[Directions] This exercise calls for every line of the data below with the string "cell" in it.
────────────────
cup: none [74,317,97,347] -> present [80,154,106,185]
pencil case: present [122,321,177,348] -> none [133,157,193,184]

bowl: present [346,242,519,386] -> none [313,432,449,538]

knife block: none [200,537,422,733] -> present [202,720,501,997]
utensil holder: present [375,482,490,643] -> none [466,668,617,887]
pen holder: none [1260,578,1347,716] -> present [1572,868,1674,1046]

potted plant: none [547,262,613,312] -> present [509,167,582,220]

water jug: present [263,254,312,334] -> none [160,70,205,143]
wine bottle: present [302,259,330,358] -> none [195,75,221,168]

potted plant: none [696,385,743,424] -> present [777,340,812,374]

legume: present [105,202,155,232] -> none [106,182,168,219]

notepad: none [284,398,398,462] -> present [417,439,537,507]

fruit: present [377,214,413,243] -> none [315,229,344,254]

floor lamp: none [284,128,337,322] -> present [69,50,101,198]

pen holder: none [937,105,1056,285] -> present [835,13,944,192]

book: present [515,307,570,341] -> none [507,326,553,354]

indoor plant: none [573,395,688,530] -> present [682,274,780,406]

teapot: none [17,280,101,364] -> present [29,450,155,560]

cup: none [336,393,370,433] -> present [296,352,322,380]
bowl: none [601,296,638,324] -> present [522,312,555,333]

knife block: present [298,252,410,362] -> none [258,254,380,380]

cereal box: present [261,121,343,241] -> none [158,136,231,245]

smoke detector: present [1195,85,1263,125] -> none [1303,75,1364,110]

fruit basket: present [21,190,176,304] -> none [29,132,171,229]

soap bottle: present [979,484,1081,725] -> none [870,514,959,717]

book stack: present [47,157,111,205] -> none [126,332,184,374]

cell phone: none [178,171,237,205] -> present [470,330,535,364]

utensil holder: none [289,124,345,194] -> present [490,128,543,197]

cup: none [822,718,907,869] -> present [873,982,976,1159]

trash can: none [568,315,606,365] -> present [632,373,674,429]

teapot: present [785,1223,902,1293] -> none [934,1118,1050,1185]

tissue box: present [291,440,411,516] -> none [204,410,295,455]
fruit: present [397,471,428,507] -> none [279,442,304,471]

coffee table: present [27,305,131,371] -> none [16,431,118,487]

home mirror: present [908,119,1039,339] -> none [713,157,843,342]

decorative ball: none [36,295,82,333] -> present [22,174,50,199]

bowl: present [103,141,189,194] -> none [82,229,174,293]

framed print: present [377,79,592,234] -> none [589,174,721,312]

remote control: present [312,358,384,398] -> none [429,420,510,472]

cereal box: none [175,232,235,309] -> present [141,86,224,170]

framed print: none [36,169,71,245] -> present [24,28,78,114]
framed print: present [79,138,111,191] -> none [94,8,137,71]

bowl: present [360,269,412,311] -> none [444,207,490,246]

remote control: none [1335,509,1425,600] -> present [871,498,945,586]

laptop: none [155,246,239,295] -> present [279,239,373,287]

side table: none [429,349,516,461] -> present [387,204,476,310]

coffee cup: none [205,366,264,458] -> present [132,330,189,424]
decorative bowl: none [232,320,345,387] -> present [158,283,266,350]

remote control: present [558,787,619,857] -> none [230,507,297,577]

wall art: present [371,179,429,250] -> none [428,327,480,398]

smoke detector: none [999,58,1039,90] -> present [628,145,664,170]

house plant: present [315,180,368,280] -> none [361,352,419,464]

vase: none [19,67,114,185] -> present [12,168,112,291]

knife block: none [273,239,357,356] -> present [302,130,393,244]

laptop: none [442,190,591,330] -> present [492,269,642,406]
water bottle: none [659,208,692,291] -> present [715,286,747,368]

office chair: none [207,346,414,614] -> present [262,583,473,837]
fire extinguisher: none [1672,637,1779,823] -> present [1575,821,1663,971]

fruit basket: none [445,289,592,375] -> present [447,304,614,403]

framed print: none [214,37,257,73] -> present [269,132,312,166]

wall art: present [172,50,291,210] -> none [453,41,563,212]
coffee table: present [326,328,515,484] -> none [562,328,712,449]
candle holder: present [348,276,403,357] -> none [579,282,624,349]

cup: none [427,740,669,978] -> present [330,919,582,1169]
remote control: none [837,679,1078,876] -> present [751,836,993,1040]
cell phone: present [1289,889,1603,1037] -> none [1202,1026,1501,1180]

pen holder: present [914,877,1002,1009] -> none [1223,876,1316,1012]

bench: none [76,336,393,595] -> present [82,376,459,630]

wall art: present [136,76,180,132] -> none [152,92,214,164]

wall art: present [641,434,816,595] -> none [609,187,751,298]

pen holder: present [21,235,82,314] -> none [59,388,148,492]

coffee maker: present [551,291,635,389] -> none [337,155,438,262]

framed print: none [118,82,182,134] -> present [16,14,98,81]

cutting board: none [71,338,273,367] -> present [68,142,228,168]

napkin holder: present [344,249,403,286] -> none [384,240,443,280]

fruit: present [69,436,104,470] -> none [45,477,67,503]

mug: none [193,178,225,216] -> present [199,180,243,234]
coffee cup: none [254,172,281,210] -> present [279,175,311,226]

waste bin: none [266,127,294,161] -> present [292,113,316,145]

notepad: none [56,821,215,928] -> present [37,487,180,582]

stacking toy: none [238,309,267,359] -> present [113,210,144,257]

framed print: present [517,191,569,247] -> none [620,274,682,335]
────────────────
[Exercise solution]
cell phone: none [178,171,237,205] -> present [470,330,535,364]
cell phone: present [1289,889,1603,1037] -> none [1202,1026,1501,1180]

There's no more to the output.